▸ WRITTEN TASK: Reproduce the collected data verbatim from its first line through the line containing "Brúnó és Noé Bálint közül ki képviselheti", including both of those lines.

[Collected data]
--------------------
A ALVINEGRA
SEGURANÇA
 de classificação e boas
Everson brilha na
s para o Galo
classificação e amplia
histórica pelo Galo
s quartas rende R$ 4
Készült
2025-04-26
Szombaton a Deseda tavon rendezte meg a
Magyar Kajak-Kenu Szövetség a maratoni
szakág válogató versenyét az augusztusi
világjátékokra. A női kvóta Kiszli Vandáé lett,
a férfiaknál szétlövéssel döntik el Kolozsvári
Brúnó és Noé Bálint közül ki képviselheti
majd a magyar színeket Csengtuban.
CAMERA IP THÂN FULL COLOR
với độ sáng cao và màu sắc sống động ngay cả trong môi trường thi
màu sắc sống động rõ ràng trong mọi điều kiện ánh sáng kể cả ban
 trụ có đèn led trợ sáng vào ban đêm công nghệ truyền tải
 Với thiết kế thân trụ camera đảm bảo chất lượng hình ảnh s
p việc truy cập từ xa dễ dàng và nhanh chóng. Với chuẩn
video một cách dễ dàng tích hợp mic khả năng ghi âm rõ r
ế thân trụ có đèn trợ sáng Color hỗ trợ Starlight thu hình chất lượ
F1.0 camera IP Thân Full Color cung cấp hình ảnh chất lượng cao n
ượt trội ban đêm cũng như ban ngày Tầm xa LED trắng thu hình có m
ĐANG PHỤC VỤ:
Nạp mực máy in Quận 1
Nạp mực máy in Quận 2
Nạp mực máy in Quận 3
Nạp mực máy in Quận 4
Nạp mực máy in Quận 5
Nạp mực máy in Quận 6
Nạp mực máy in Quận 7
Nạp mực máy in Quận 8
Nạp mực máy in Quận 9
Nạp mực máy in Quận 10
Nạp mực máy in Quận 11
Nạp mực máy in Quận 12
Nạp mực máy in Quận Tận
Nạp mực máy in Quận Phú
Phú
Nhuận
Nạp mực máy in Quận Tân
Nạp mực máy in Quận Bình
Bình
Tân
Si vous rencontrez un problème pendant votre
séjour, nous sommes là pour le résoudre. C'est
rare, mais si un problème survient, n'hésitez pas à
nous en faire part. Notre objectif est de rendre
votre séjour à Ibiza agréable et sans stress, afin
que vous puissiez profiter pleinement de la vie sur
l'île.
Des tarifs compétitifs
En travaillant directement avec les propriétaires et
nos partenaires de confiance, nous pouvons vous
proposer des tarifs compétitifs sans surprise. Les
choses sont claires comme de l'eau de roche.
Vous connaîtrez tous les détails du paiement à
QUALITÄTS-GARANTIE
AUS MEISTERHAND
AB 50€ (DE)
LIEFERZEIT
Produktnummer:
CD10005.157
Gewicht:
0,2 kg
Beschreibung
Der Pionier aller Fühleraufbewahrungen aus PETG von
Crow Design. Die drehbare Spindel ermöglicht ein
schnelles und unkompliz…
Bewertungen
--------------------
▸ EXERCISE OUTPUT:
A ALVINEGRA
SEGURANÇA
 de classificação e boas
Everson brilha na
s para o Galo
classificação e amplia
histórica pelo Galo
s quartas rende R$ 4
Készült
2025-04-26
Szombaton a Deseda tavon rendezte meg a
Magyar Kajak-Kenu Szövetség a maratoni
szakág válogató versenyét az augusztusi
világjátékokra. A női kvóta Kiszli Vandáé lett,
a férfiaknál szétlövéssel döntik el Kolozsvári
Brúnó és Noé Bálint közül ki képviselheti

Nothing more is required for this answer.